» **Listed entries**:
_ _ _ _ _ _ _
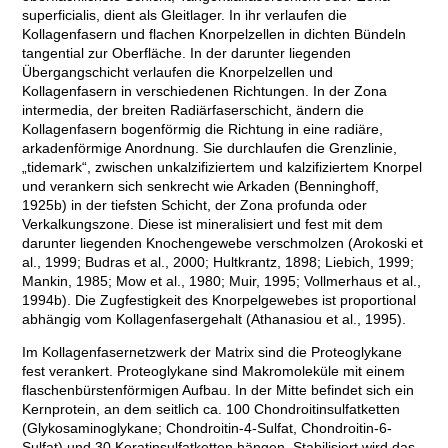
superficialis, dient als Gleitlager. In ihr verlaufen die
Kollagenfasern und flachen Knorpelzellen in dichten Bündeln
tangential zur Oberfläche. In der darunter liegenden
Übergangschicht verlaufen die Knorpelzellen und
Kollagenfasern in verschiedenen Richtungen. In der Zona
intermedia, der breiten Radiärfaserschicht, ändern die
Kollagenfasern bogenförmig die Richtung in eine radiäre,
arkadenförmige Anordnung. Sie durchlaufen die Grenzlinie,
„tidemark“, zwischen unkalzifiziertem und kalzifiziertem Knorpel
und verankern sich senkrecht wie Arkaden (Benninghoff,
1925b) in der tiefsten Schicht, der Zona profunda oder
Verkalkungszone. Diese ist mineralisiert und fest mit dem
darunter liegenden Knochengewebe verschmolzen (Arokoski et
al., 1999; Budras et al., 2000; Hultkrantz, 1898; Liebich, 1999;
Mankin, 1985; Mow et al., 1980; Muir, 1995; Vollmerhaus et al.,
1994b). Die Zugfestigkeit des Knorpelgewebes ist proportional
abhängig vom Kollagenfasergehalt (Athanasiou et al., 1995).
Im Kollagenfasernetzwerk der Matrix sind die Proteoglykane
fest verankert. Proteoglykane sind Makromoleküle mit einem
flaschenbürstenförmigen Aufbau. In der Mitte befindet sich ein
Kernprotein, an dem seitlich ca. 100 Chondroitinsulfatketten
(Glykosaminoglykane; Chondroitin-4-Sulfat, Chondroitin-6-
Sulfat) und 30 Keratinsulfatketten hängen. Stabilisiert wird das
_ _ _ _ _ _ _
» **Task description**: The range begins at the line containing "Mankin, 1985; Mow" and ends at the last line of the entries; reproduce it exactly.

» **Task answer**:
Mankin, 1985; Mow et al., 1980; Muir, 1995; Vollmerhaus et al.,
1994b). Die Zugfestigkeit des Knorpelgewebes ist proportional
abhängig vom Kollagenfasergehalt (Athanasiou et al., 1995).
Im Kollagenfasernetzwerk der Matrix sind die Proteoglykane
fest verankert. Proteoglykane sind Makromoleküle mit einem
flaschenbürstenförmigen Aufbau. In der Mitte befindet sich ein
Kernprotein, an dem seitlich ca. 100 Chondroitinsulfatketten
(Glykosaminoglykane; Chondroitin-4-Sulfat, Chondroitin-6-
Sulfat) und 30 Keratinsulfatketten hängen. Stabilisiert wird das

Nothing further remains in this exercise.